EXERCISE REQUIREMENTS:
Whenever a picture appears in the records, exclude it, and transcribe everything else exactly.

DATASET RECORDS:
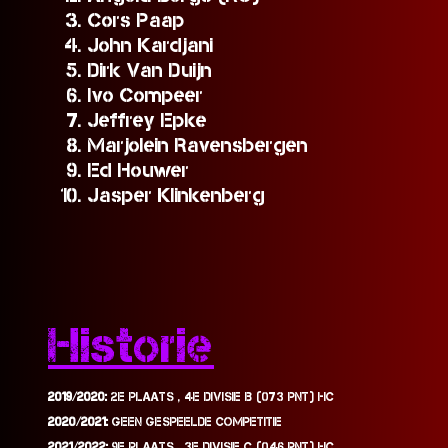
Cors Paap
John Kardjani
Dirk Van Duijn
Ivo Compeer
Jeffrey Epke
Marjolein Ravensbergen
Ed Houwer
Jasper Klinkenberg
Historie
2019/2020:
2E PLAATS , 4E DIVISIE B (073 PNT) HC​
2020/2021:
GEEN GESPEELDE COMPETITIE​
2021/2022:
9E PLAATS , 3E DIVISIE C (046 PNT) HC​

ANSWER SPACE:
Cors Paap
John Kardjani
Dirk Van Duijn
Ivo Compeer
Jeffrey Epke
Marjolein Ravensbergen
Ed Houwer
Jasper Klinkenberg
Historie
2019/2020:
2E PLAATS , 4E DIVISIE B (073 PNT) HC​
2020/2021:
GEEN GESPEELDE COMPETITIE​
2021/2022:
9E PLAATS , 3E DIVISIE C (046 PNT) HC​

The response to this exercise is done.